The prospect of domination of the nation’s scholars by Federal employment, project allocations, and the power of money is ever-present and is gravely to be regarded. Yet, in holding scientific research and discovery in respect, as we should, we must also be alert to the equal and opposite danger that public policy could itself become the captive of a scientific-technological elite.

Anyone who has ‘joined the dots’, as Maajid Nawaz suggests we should, from the NIH under Dr. Fauci, allegedly helping to facilitate funding for ‘gain of function’ research on bat coronaviruses at the Wuhan Institute of Virology (making them more transmissible to and between humans) to the labelling of the lab leak hypothesis as a “conspiracy theory” in the Lancet, by a not entirely non-conflicted group of scientists, can see how dangerous this can be to freedom of thought. But as to our “public policy could itself become the captive of a scientific-technological elite”: surely not… our politicians make the public policy decisions so that could never happen… But given all the talk by them of ‘following the Science’ during the pandemic, it apparently has de facto captured public policy. However, this is an illusion as ‘the Science’ is always a bundle of debate. So actually, it appears to be rather more mutually convenient than just a win for the technocrats and Big Pharma. That is especially if we remind ourselves of that revolving door of job opportunities and of what happens when independent science heads in one direction only to meet a politically driven policy miracle heading in the other. The side-lining of the, previously followed, advice from the Joint Commission on Vaccination and Immunisation not to vaccinate 12-15 year-olds in England is a good case in point.

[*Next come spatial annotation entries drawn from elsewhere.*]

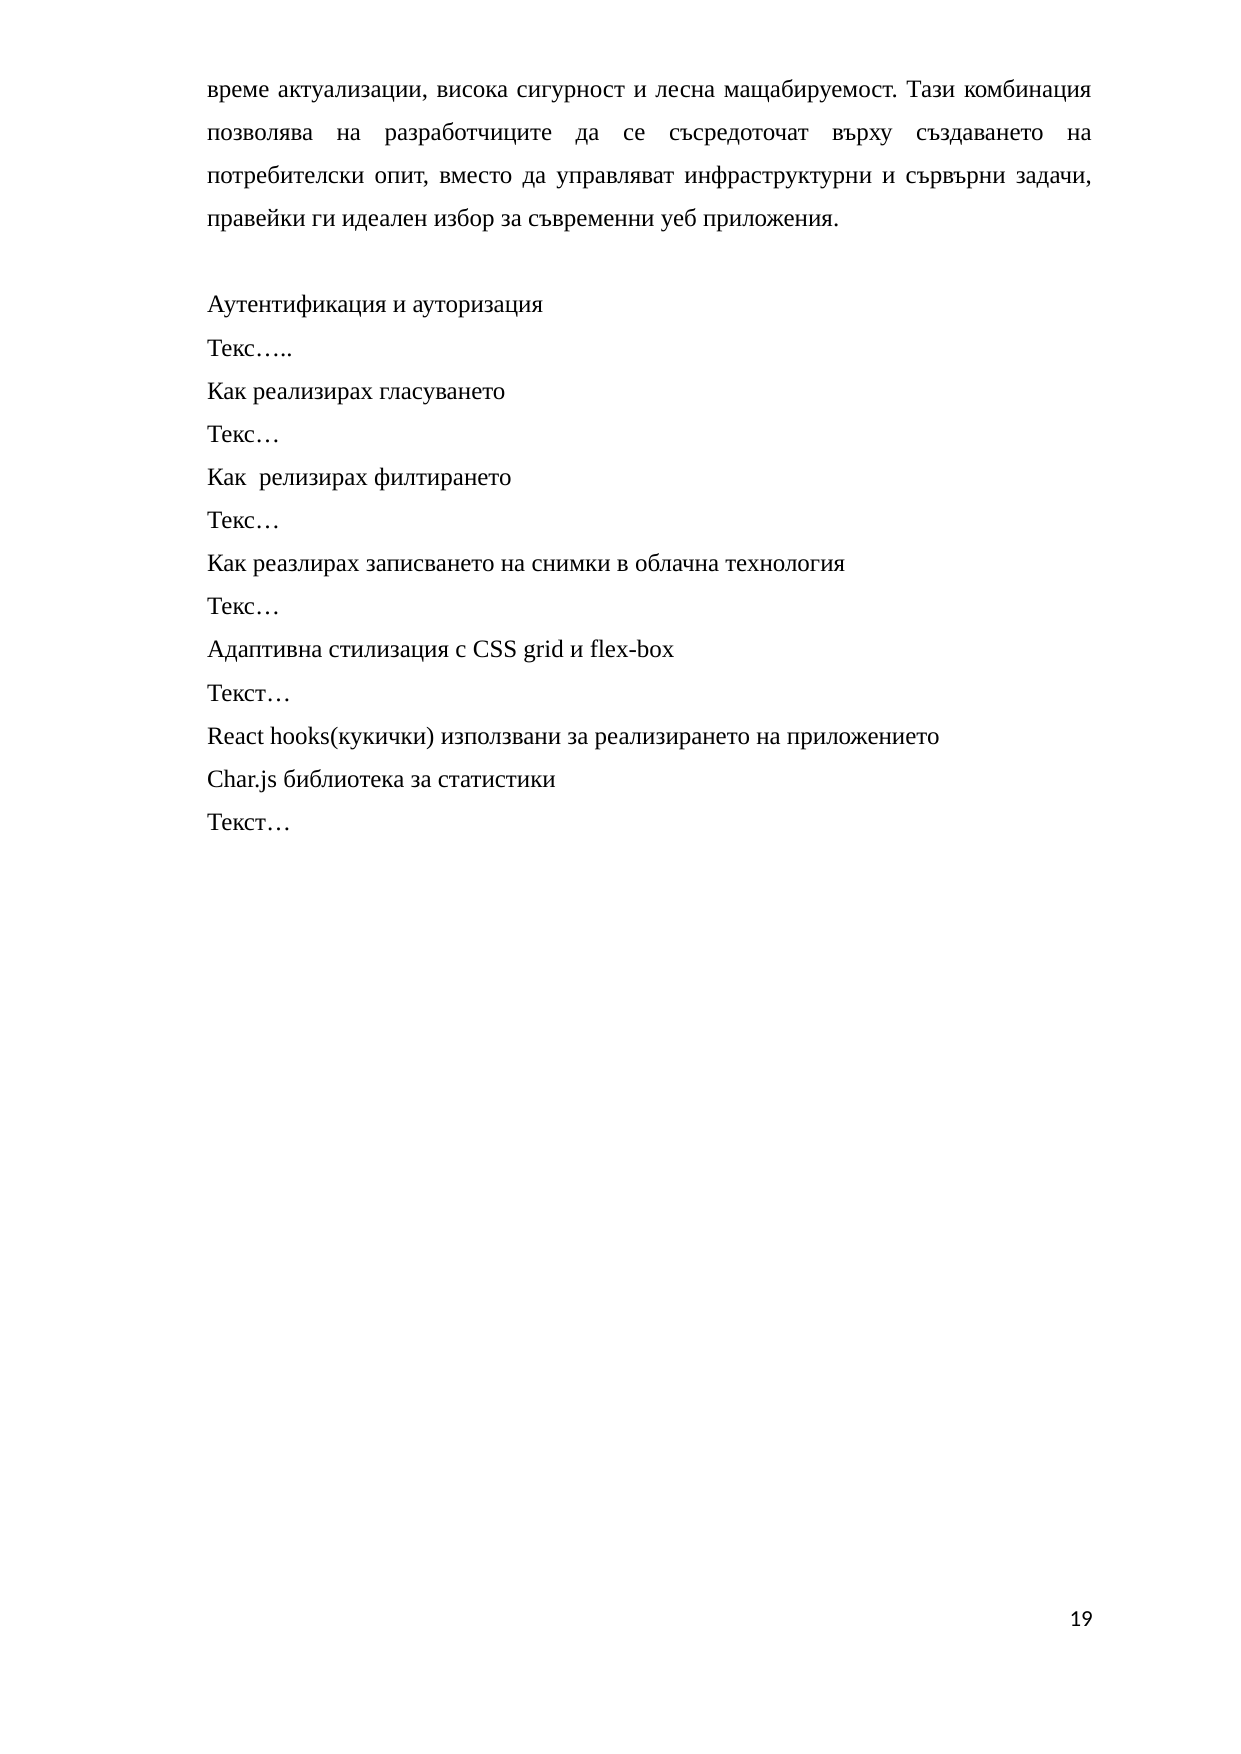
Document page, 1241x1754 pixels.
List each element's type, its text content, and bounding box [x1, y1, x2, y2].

text време актуализации, висока сигурност и лесна мащабируемост. Тази комбинация позволява на разработчиците да се съсредоточат върху създаването на потребителски опит, вместо да управляват инфраструктурни и сървърни задачи, правейки ги идеален избор за съвременни уеб приложения. [207, 74, 1092, 232]
text React hooks(кукички) използвани за реализирането на приложението [207, 721, 1092, 749]
text Аутентификация и ауторизация [207, 289, 1092, 318]
text Текс….. [207, 333, 1092, 361]
text Текс… [207, 419, 1092, 448]
text Текст… [207, 807, 1092, 836]
text Как реазлирах записването на снимки в облачна технология [207, 548, 1092, 577]
text Char.js библиотека за статистики [207, 764, 1092, 793]
text Текст… [207, 678, 1092, 706]
text Текс… [207, 591, 1092, 620]
text Текс… [207, 505, 1092, 534]
text Адаптивна стилизация с CSS grid и flex-box [207, 634, 1092, 663]
text Как релизирах филтирането [207, 462, 1092, 491]
text Как реализирах гласуването [207, 376, 1092, 404]
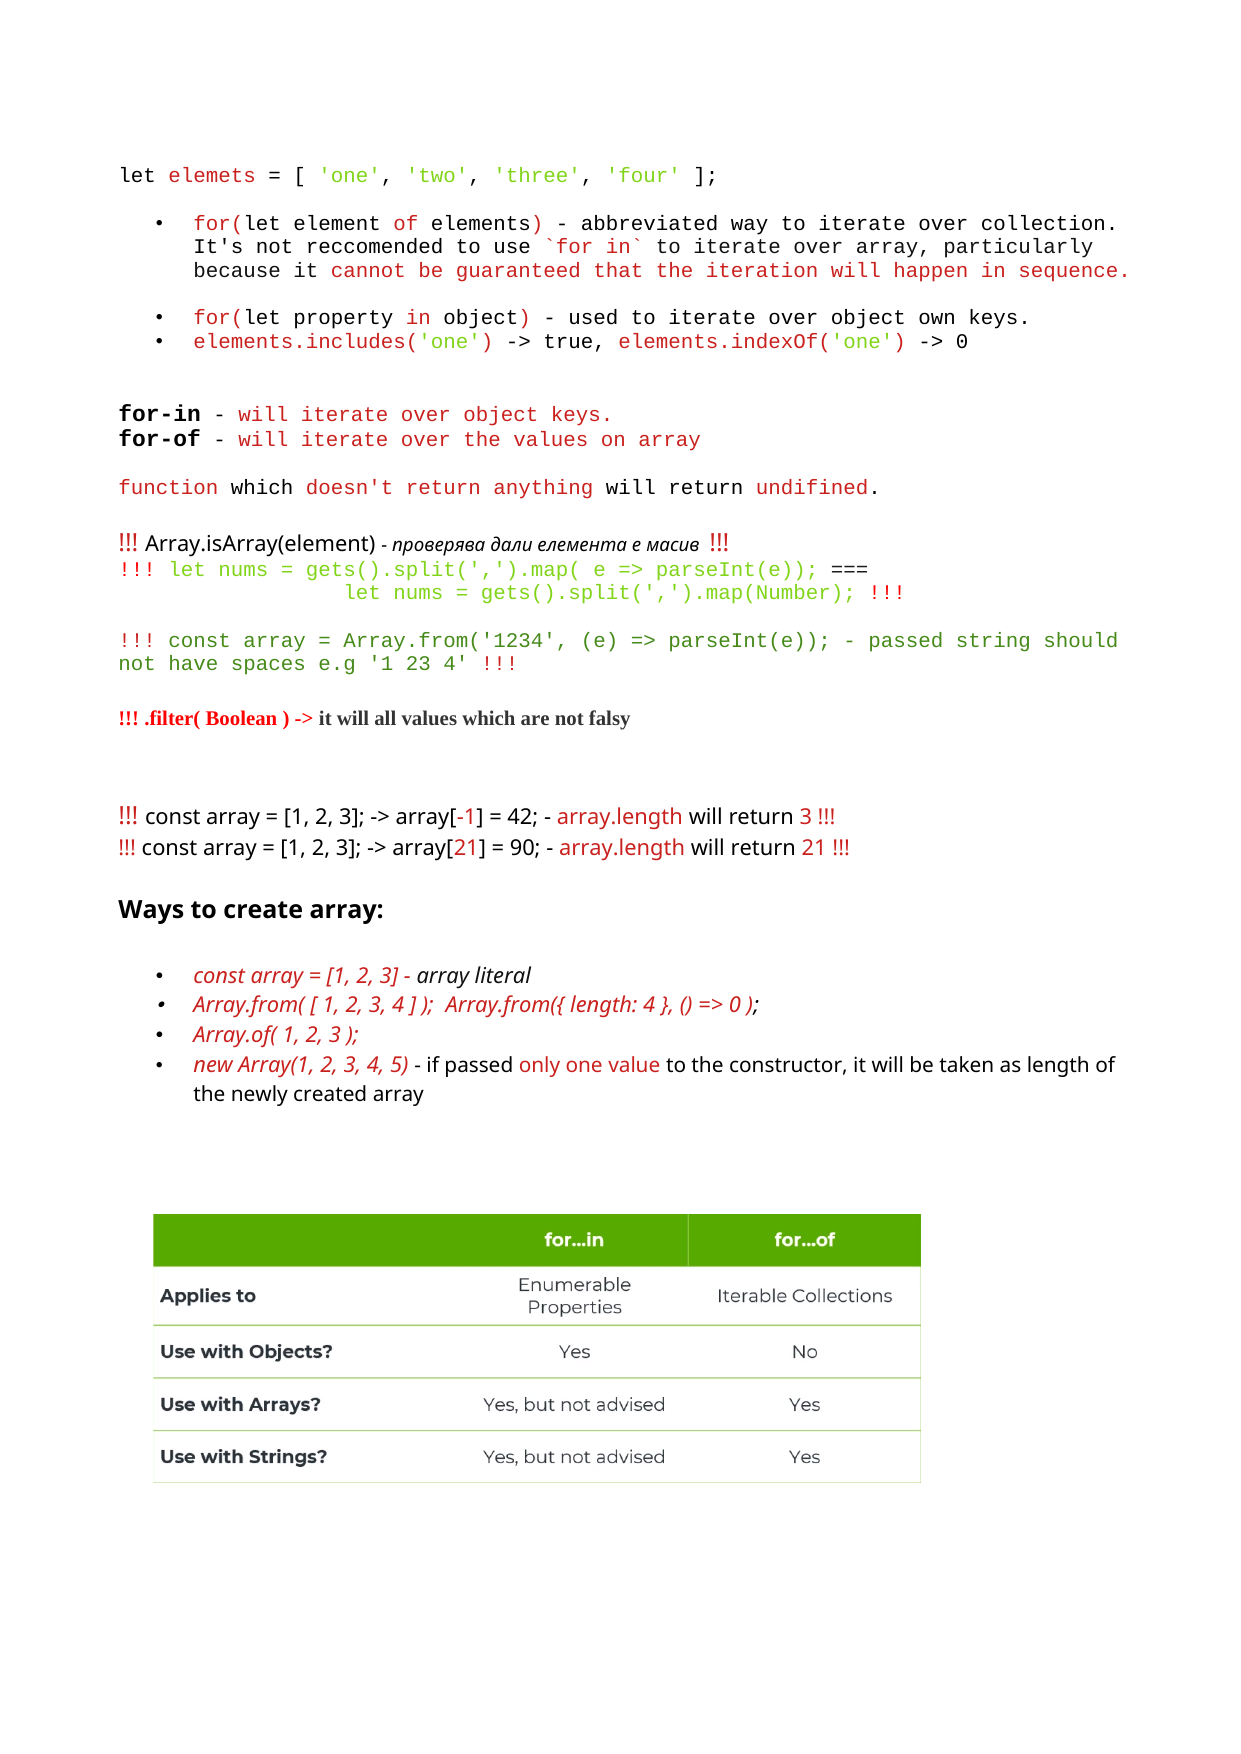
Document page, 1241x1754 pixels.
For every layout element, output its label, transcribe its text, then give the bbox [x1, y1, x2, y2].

Eisenhower reminds us of something else the pandemic experience has illuminated:

It is the task of statesmanship to mold, to balance, and to integrate these and other forces, new and old, within the principles of our democratic system – ever aiming toward the supreme goals of our free society.

This our politicians, at least in the U.K., have arguably rather failed to do. If there are any statesmen or women in the room please can they make themselves known? It would be good if they could do it quickly. Our free society is being undermined daily, nudge by nudge, new restriction by new restriction, micro-pressure by micro-pressure – albeit naturally for our own safety. And as for our taking out a “mortgage [over] the material assets of our grandchildren” the Westminster Government has truly excelled: “U.K. general Government gross debt was £2,224.5 billion at the end of financial year ending March 2021, equivalent to 106.0% of gross domestic product.” The origin of the word ‘mortgage’ imports debt being likened to ‘the grip of death’. Leaving the last word to Eisenhower: “We want democracy to survive for all generations to come, not to become the insolvent phantom of tomorrow.”

Cephas Alain is the pseudonym of a retired lawyer.